Conversely, we can observe that the inverse function is the only APN function among the ones considered whose pAPN-spectrum can become empty after a two-point swap. We ran a separate experiment in which we computed the sizes of the pAPN-spectra of all two-points swaps for representatives from all known CCZ-equivalence classes of APN functions, and observed the same phenomenon: the inverse function is the only one for which an empty pAPN-spectrum could be obtained by swapping two points. Based on this, we formulate the following conjecture.

Conjecture 1

Let F be any APN power function over \(\mathbb {F}_{2^{n}}\), CCZ-inequivalent to the inverse power function \(x^{2^{n}-2}\), and let \(G_{x_{0} x_{1}}\) be the (x₀, x₁)-swapping of F for some \((x_{0}, x_{1}) \in \mathbb {F}_{2^{n}}^{2}\). Then the pAPN-spectrum of \(G_{x_{0}x_{1}}\) is not empty.

According to some limited computational experiments, the same might be true for quadratic APN functions; however, we do not state this as a conjecture in general since we do not have enough data, nor heuristics on why that would happen.

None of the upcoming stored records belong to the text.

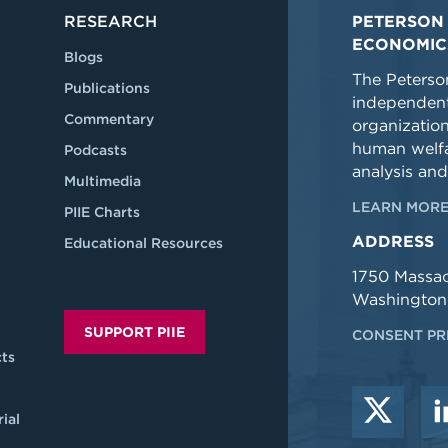
RESEARCH
PETERSON 
ECONOMIC
Blogs
The Peterson
Publications
independent
Commentary
organizatio
human welfa
Podcasts
analysis and
Multimedia
LEARN MORE
PIIE Charts
ADDRESS
Educational Resources
1750 Massa
Washington
SUPPORT PIIE
CONSENT PR
ts
ial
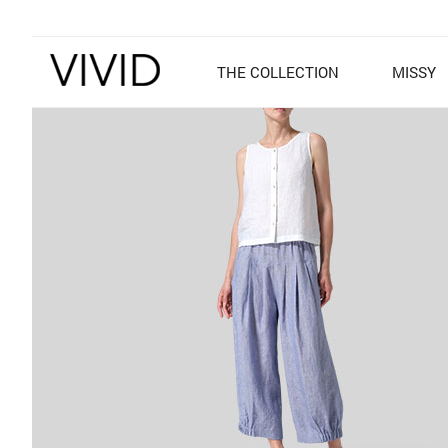
THE COLLECTION
MISSY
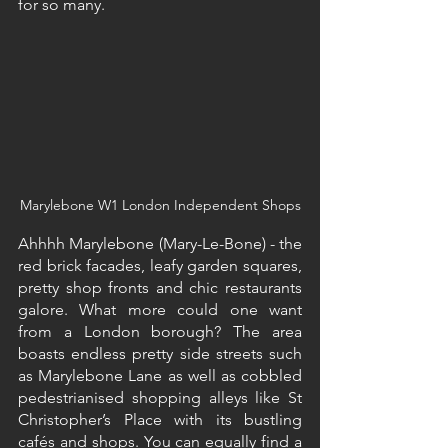
for so many.
Marylebone W1 London Independent Shops
Ahhhh Marylebone (Mary-Le-Bone) - the 
red brick facades, leafy garden squares, 
pretty shop fronts and chic restaurants 
galore. What more could one want 
from a London borough? The area 
boasts endless pretty side streets such 
as Marylebone Lane as well as cobbled 
pedestrianised shopping alleys like St 
Christopher’s Place with its bustling 
cafés and shops. You can equally find a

We note that the multiset of the sizes of the pAPN-spectra of all functions obtained by swapping two points in a given function is not CCZ-invariant. Counterexamples can be found easily, for instance by considering the Kim function and its CCZ-equivalent permutation [2] over \(\mathbb {F}_{2^{6}}\): the pAPN-spectra of all functions obtained by swapping two outputs of the former are of even size, while pAPN-spectra of odd size can be obtained from the latter. Hence, our conjecture relates only to power APN functions and does not include the ones CCZ-equivalent to them.

Some of the functions listed in the tables have a singleton pAPN-spectrum, e.g. F(x) = x⁴⁷ for i = 3 and n = 7 in Table 2. All such functions are 0-APN.

The function F(x) = x¹⁵ over \(\mathbb {F}_{2^{8}}\), as given in Table 4, is remarkable due to the fact that all possible pairs {x₀, x₁} lead to a function with a singleton pAPN-spectrum. When x₀ = 0, the resulting function is x₁-APN, and when x₀ ≠ 0, the resulting function is 0-APN.